A Brief History of LGBT Military Policy and Improving Acceptance, Integration and Health among LGBT Service Members
While the LGBT community has seen increased representation in the U.S. military in the past decade, strides are still being made to improve acceptance, integration and health for gay and transgender service members.
Today, gay and transgender military service members enjoy far more rights than they did even five years ago—but the fight continues to increase visibility and acceptance for this group in the armed forces.
The Military and Veterans Program at the USC Suzanne Dworak-Peck School of Social Work champions the rights, health and well-being of LGBT military service members and veterans. We’re taking a look back at the most significant developments for this group, and what’s on the horizon in the years to come.

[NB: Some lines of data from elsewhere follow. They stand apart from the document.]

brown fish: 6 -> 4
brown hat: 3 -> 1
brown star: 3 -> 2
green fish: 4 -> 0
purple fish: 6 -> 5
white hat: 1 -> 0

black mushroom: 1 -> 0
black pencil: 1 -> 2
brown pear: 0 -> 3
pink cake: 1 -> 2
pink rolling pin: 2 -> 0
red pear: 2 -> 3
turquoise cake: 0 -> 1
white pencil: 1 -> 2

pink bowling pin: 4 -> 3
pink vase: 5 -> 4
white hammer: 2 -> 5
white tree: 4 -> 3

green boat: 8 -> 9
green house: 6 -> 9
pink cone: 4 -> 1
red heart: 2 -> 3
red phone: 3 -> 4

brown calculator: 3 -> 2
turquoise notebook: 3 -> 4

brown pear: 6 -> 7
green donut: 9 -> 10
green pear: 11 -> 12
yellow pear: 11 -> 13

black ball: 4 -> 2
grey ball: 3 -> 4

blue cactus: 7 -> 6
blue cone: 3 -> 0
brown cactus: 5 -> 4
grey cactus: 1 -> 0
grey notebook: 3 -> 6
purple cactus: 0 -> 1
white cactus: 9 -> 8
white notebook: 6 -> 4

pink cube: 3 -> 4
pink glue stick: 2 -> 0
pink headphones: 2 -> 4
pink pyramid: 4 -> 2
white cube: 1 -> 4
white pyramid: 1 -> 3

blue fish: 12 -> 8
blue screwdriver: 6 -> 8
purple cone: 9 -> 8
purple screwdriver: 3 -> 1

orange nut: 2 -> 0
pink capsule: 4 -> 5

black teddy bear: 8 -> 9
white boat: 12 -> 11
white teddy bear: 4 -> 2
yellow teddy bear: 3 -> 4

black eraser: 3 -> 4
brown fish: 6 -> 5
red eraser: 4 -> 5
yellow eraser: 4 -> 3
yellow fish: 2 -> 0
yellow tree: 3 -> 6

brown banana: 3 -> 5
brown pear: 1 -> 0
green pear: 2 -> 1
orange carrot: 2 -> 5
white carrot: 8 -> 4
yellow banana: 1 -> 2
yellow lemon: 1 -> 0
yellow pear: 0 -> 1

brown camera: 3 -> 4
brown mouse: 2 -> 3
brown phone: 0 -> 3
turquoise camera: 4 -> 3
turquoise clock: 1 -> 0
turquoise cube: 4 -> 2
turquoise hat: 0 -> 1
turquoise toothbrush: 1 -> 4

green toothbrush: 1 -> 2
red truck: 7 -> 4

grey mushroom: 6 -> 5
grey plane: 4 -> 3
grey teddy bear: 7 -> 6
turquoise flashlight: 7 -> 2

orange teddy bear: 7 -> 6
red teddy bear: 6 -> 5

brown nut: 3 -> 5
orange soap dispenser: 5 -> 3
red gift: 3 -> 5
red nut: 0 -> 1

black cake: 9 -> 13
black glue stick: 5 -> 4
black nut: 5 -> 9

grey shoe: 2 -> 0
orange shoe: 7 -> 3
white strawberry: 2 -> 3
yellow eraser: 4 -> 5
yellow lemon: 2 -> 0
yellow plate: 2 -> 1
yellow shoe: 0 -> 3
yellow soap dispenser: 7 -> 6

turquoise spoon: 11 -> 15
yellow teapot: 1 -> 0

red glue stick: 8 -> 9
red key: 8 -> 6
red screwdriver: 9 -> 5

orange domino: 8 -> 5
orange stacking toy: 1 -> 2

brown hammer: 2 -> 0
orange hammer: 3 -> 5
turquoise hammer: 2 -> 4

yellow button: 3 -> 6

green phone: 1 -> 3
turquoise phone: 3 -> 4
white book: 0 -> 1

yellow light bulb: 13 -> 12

The End of the “Don’t Ask, Don’t Tell” Era
1982: The U.S. Department of Defense (DoD) releases a policy stating that “homosexuality is incompatible with military service.” Between 1980 and 1990, an average of 1,500 military service members are discharged annually on the basis of sexual orientation.
1988: The results of a joint report conducted by the DoD and the Defense Personnel Security Research in Education Center reinforce the findings of a 1957 report claiming that gay and lesbian individuals enlisted in the armed forces pose no significant risk to security (which had previously been the rationale for barring gay individuals from enlisting in the military).
1993: President Bill Clinton signs the “Don’t Ask, Don’t Tell” policy, barring openly gay and lesbian American citizens from military service—while prohibiting harassment of all “closeted” military service members.
2011: Clinton’s “Don’t Ask, Don’t Tell” policy is repealed by the Obama administration.
Increased LGBT Military Representation
2015: Secretary of Defense Ash Carter announces that the Military Equal Opportunity policy has been modified to include gay and lesbian service members.
2016: The Senate confirms Eric Fanning as secretary of the Army, making him the first openly gay secretary of a U.S. military branch.
The Modern Revolution: Transgender Military Rights
Spring 2015: Between April and July, a number of transgender service members—including Sgt. Shane Ortega, Airman Logan Ireland and Jamie Lee Henry, both a major and a doctor in the Army Medical Corps—come out publicly, garnering major media attention.
July 2015: Secretary of Defense Carter issues a directive, which says that no service member can be discharged on the grounds of gender identity without approval from the Secretary of Defense for Personnel and Readiness.
July 2017: President Trump announces that "the United States Government will not accept or allow transgender individuals to serve in any capacity in the U.S. Military," citing potential increases in medical costs as the driving factor behind the decision.
December 2017: A second federal judge rules against Trump's transgender military ban. The Department of Justice continues to appeal the ruling.
March 2018: Trump rescinds his previous policy in favor of a new policy denoting that "transgender persons with a history or diagnosis of gender dysphoria—individuals who the policies state may require substantial medical treatment, including medications and surgery—are disqualified from military service except under certain limited circumstances."
Continuing the Fight for LGBT Military Representation
While the U.S. has made great strides toward equality in the military, there is still much work to be done to increase access and representation for members of the LGBT community.
Researchers across the globe, including members of the USC community, are working to increase representation, equity and health outcomes among LGBT service members and veterans. USC Suzanne Dworak-Peck School of Social Work Associate Professor Carl Castro, who served 33 years in the U.S. Army and rose through the ranks to become a colonel, and Associate Professor Jeremy Goldbach, who is director of the Center for LGBT Health Equity, are at the forefront of this research. Today Castro directs the USC Military and Veterans Program, chairs a number of NATO groups, and conducts research in conjunction with Goldbach on the integration and health of LGBT military service members.